- WHAT THIS TASK INVOLVES -
Restate the following records word for word without images.

** Opening SUPPLIED ENTRIES block **

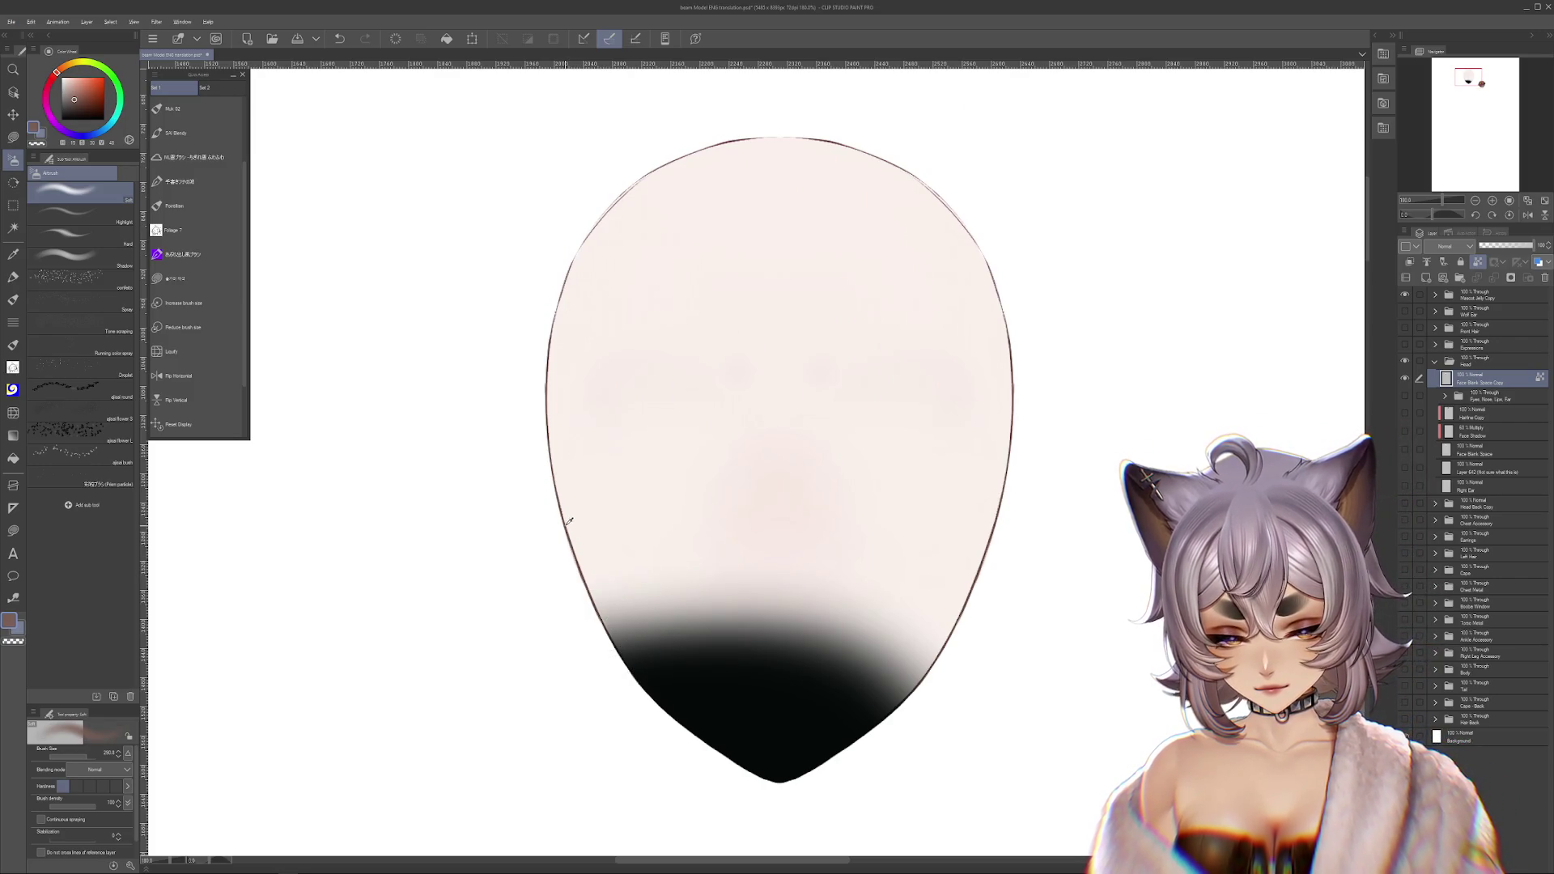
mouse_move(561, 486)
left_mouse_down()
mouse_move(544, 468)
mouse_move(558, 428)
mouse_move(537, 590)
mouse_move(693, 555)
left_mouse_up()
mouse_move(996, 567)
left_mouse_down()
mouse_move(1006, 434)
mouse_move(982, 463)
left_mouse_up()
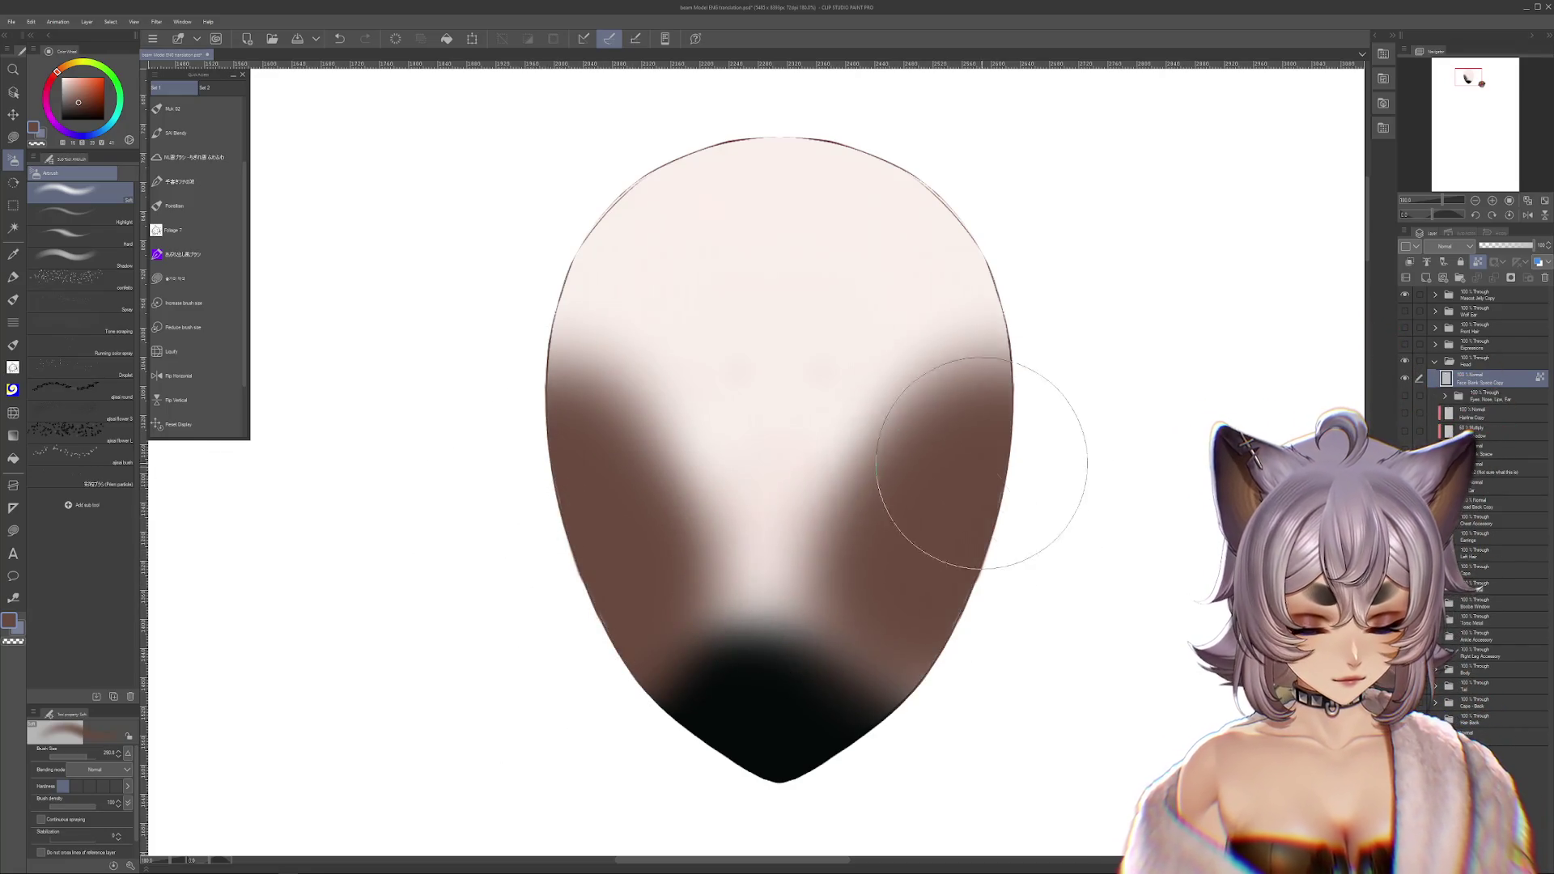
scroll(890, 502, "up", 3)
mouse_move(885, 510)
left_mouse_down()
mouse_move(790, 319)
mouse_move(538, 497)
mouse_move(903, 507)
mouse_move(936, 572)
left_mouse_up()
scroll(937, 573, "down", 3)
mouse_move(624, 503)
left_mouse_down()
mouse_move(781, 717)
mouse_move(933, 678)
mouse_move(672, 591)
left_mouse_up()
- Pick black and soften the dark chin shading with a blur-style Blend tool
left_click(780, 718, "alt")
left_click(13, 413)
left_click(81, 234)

** Closing SUPPLIED ENTRIES block **

- ANSWER -
mouse_move(561, 486)
left_mouse_down()
mouse_move(544, 468)
mouse_move(558, 428)
mouse_move(537, 590)
mouse_move(693, 555)
left_mouse_up()
mouse_move(996, 567)
left_mouse_down()
mouse_move(1006, 434)
mouse_move(982, 463)
left_mouse_up()
scroll(890, 502, "up", 3)
mouse_move(885, 510)
left_mouse_down()
mouse_move(790, 319)
mouse_move(538, 497)
mouse_move(903, 507)
mouse_move(936, 572)
left_mouse_up()
scroll(937, 573, "down", 3)
mouse_move(624, 503)
left_mouse_down()
mouse_move(781, 717)
mouse_move(933, 678)
mouse_move(672, 591)
left_mouse_up()
- Pick black and soften the dark chin shading with a blur-style Blend tool
left_click(780, 718, "alt")
left_click(13, 413)
left_click(81, 234)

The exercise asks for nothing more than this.